Hannibal Lecter, the world's most famous fictional cannibal.
Hannibal Lecter, the world's most famous fictional cannibal. Photo credit: Orion Pictures

Next time you're having an old friend for dinner, it might pay to check they're not easily humiliated - they might just have you for dinner instead.

Scientists looking at the history of a group of five pathological cannibals kept in a French psychiatric facility have found there are two main kinds.

The type you're probably familiar with from movies like The Silence of the Lambs suffer from "a mixed personality disorder with sadistic and psychopathic features associated with paraphilia".

According to the American Psychiatric Association, paraphilia is a "sexual desire or behaviour that involves another person's psychological distress, injury, or death, or a desire for sexual behaviours involving unwilling persons or persons unable to give legal consent".

The researchers said "ego and narcissism are the central issue, with a desire to overcome deep-rooted frustrations by means of an extraordinary act", in a paper published in the Journal of Forensic Science.

"Feelings of humiliation seem to be the trigger, and both patients assaulted their victims at a time when they suffered a loss of self-esteem."

The other group suffered severe schizophrenia, with cannibalism "a self-defence reaction to a perceived threat of destruction".

"Survival depends on the annihilation or assimilation of the other."

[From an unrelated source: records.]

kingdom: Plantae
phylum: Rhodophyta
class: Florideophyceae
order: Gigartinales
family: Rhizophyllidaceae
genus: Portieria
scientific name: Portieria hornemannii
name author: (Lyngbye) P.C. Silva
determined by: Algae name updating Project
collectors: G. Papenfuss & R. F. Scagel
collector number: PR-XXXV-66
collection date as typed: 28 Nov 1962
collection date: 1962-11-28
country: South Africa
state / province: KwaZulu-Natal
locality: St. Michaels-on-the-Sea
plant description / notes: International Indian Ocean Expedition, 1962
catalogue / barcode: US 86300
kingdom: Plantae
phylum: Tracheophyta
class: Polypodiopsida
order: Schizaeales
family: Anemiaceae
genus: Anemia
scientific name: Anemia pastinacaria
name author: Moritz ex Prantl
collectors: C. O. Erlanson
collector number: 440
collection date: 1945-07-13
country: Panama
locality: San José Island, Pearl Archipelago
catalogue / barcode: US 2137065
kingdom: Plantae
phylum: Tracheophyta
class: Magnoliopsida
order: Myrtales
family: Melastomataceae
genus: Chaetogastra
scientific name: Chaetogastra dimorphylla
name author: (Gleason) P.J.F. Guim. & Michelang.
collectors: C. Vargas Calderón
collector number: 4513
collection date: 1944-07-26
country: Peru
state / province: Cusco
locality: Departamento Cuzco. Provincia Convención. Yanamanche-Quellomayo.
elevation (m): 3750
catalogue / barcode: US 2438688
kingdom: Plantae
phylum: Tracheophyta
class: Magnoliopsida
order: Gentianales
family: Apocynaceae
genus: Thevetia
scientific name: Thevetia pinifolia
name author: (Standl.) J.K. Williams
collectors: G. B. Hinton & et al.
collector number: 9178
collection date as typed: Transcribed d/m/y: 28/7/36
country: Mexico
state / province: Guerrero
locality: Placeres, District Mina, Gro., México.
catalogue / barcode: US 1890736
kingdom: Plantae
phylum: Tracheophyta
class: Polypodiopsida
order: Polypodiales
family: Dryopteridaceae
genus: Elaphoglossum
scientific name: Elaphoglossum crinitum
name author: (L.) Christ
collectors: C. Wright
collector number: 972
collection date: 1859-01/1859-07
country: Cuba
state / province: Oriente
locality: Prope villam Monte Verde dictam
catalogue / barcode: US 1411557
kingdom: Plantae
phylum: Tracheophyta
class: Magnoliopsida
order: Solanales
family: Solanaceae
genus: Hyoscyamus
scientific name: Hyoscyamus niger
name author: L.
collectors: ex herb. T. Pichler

All five of the cannibals studied were men, so the findings might not apply to all cannibals, the researchers say. And each would have their own reasons for committing one of the ultimate taboos.

"While [background] of these patients may highlight the reasons behind their assault, the nature of the act remains a mystery."

CNN presenter Reza Aslan made headlines in 2017 when he ate cooked human brains whilst dining with extremist Hindus for an episode of his show Believer.